(What you need to do)
Your result will be the set of lines with "linejoin", copied from the material below.

(Source data)
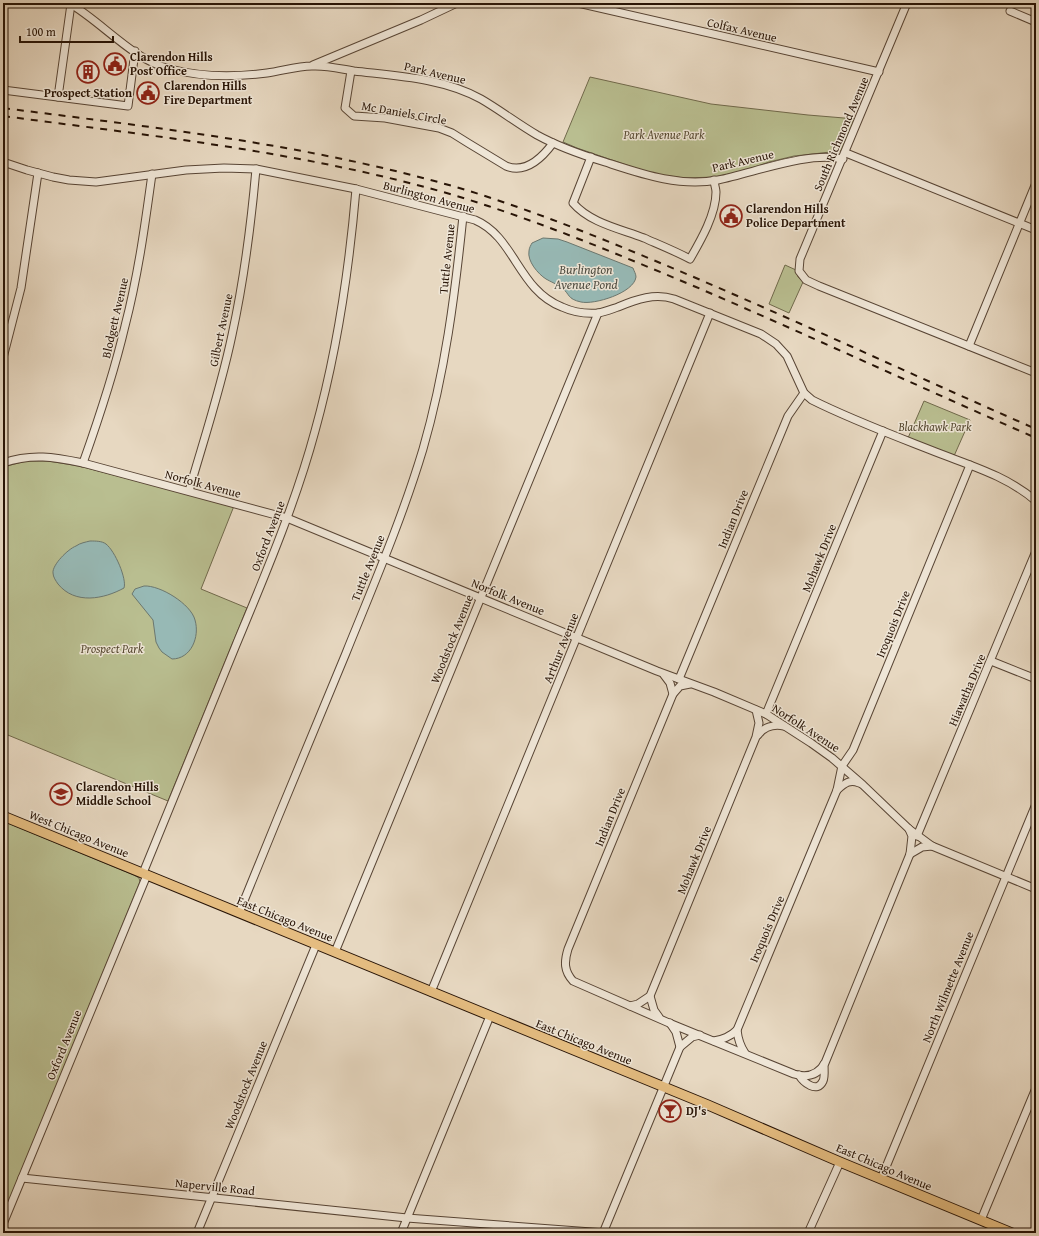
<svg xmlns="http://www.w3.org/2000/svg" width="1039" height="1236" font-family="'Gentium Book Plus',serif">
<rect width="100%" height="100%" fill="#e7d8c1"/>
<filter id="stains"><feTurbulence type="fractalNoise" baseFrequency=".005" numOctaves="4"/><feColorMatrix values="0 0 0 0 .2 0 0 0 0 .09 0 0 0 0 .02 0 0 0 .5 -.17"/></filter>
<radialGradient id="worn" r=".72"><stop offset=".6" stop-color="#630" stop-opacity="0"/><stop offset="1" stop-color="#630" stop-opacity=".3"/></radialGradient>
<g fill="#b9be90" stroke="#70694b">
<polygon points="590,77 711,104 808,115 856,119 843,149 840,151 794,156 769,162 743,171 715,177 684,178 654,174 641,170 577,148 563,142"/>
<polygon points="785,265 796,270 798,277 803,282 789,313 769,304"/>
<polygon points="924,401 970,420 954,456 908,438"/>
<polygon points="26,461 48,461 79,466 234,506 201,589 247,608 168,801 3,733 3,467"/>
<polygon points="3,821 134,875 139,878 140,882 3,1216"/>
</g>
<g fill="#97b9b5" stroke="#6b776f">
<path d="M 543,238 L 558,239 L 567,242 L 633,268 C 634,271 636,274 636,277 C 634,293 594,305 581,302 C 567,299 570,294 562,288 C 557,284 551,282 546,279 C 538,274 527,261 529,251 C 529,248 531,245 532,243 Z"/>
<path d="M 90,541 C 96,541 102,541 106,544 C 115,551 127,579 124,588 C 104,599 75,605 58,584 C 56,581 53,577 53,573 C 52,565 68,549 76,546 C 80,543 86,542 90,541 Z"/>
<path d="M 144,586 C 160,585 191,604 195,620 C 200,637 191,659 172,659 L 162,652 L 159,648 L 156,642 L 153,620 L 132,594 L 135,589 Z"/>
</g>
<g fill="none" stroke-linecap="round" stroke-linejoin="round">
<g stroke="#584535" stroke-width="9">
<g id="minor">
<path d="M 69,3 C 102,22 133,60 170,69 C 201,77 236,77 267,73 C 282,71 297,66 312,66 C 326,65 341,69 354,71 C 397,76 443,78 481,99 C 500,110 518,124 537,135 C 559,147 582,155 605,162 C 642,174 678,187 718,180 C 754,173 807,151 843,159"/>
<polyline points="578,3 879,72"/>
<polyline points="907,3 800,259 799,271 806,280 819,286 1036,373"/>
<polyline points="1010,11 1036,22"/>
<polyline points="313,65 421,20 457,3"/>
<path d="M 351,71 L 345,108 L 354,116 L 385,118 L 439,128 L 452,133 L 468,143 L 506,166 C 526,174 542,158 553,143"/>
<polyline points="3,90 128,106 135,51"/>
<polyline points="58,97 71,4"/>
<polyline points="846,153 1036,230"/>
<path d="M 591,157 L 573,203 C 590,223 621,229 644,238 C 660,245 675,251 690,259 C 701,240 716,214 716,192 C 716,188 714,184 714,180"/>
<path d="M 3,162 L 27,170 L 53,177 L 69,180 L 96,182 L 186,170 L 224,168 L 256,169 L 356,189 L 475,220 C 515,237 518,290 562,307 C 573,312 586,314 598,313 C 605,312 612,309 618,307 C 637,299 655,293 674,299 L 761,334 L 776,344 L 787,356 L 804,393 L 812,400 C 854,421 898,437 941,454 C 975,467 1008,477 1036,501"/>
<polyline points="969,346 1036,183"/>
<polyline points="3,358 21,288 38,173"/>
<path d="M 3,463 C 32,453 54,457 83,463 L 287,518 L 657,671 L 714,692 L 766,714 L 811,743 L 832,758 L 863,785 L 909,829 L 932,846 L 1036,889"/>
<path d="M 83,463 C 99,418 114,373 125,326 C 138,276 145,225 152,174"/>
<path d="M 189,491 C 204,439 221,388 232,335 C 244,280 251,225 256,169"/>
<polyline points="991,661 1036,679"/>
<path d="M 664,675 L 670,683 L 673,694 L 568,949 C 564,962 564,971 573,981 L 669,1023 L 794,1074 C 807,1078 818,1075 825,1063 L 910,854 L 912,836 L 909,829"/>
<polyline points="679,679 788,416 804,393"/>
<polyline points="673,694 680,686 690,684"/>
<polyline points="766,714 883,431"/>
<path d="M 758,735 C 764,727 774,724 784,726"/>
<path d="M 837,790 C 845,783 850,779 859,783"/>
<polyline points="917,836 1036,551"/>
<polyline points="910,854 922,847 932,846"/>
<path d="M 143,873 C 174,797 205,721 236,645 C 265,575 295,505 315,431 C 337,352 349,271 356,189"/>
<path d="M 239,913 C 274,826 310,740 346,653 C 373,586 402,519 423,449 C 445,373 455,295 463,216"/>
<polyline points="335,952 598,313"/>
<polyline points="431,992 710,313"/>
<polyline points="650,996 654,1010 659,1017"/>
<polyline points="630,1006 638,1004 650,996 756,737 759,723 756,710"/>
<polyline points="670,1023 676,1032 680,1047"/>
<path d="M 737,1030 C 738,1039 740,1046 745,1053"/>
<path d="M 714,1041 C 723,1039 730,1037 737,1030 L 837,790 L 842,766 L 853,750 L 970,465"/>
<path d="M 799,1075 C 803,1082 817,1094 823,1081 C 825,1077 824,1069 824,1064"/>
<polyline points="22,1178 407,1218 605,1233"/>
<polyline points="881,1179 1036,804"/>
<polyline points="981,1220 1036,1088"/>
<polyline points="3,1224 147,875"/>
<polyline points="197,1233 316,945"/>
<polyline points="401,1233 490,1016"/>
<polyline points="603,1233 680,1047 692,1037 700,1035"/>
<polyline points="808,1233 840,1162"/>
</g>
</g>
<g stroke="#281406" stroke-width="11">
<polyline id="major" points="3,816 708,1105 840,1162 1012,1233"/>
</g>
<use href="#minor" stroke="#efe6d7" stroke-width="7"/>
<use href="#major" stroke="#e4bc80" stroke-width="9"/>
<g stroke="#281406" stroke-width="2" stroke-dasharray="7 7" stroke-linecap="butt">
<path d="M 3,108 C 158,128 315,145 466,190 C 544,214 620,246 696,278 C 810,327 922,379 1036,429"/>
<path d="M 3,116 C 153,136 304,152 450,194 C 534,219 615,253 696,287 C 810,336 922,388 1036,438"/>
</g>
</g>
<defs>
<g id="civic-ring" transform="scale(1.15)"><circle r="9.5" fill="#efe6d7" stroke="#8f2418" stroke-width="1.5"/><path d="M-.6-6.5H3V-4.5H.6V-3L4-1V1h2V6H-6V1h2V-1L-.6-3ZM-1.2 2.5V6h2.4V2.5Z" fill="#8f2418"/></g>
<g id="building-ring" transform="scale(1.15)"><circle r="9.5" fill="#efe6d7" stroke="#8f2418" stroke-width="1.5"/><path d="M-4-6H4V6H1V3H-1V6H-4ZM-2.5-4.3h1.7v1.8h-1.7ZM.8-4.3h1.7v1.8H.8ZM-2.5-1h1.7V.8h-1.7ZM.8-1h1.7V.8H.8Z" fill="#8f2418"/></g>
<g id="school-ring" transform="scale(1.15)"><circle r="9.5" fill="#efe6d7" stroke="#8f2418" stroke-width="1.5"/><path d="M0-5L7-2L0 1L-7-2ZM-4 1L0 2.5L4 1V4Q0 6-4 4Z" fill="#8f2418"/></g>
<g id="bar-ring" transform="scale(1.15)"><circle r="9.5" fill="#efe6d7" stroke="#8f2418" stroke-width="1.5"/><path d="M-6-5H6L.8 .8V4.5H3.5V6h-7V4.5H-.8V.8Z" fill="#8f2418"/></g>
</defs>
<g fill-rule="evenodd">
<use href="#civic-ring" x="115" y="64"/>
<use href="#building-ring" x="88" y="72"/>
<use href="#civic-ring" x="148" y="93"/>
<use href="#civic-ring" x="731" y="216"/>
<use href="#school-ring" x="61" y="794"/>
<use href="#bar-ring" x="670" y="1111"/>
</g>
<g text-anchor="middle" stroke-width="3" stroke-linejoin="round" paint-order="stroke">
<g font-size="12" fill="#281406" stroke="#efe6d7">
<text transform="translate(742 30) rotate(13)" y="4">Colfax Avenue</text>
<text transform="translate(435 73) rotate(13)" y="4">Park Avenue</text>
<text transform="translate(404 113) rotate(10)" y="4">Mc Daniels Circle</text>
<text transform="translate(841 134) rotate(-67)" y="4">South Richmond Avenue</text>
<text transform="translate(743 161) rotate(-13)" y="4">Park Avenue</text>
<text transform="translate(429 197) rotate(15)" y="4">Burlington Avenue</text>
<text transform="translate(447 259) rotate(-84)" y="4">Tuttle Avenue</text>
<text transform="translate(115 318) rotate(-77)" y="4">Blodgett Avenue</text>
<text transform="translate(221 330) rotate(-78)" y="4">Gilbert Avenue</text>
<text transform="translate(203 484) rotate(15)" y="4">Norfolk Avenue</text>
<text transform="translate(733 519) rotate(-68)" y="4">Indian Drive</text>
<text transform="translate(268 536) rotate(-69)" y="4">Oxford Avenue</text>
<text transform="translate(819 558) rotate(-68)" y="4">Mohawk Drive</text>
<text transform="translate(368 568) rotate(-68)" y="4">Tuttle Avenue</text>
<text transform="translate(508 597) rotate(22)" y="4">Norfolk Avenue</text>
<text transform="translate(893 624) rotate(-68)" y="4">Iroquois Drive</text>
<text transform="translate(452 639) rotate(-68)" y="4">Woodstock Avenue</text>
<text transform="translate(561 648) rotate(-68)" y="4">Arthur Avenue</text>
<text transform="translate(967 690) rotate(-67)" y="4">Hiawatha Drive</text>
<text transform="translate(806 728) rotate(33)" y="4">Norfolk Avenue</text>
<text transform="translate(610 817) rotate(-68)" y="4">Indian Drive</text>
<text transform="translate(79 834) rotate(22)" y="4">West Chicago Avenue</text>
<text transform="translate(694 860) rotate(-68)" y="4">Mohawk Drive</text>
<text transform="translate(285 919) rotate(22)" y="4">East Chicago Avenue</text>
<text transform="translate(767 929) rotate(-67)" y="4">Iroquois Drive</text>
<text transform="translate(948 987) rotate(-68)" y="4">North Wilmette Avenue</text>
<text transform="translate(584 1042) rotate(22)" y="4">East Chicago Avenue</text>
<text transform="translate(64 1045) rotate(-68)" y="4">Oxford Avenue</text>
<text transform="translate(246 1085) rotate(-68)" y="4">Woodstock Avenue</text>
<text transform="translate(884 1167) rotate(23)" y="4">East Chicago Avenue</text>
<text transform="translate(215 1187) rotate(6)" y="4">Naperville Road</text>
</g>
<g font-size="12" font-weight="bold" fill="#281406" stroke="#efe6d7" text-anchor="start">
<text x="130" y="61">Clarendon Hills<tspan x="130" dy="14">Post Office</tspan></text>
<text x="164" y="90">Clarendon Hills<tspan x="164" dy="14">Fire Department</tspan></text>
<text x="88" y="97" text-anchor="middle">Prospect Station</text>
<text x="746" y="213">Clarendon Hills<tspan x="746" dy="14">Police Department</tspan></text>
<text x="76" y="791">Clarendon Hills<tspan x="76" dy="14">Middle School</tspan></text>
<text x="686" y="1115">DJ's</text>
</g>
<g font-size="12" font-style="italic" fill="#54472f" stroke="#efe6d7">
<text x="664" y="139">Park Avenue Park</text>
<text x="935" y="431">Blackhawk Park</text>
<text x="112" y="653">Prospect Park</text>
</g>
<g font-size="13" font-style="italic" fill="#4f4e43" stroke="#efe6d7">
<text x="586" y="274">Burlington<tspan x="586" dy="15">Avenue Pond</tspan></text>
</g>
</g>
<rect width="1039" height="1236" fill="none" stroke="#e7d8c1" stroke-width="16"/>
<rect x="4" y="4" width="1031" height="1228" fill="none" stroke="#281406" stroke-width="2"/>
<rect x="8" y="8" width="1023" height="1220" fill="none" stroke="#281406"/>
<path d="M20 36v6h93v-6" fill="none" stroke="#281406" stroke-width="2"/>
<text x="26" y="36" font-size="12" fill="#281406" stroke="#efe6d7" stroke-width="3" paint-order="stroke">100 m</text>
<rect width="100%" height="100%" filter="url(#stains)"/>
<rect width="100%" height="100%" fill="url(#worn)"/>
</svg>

(Task response)
<g fill="none" stroke-linecap="round" stroke-linejoin="round">
<g text-anchor="middle" stroke-width="3" stroke-linejoin="round" paint-order="stroke">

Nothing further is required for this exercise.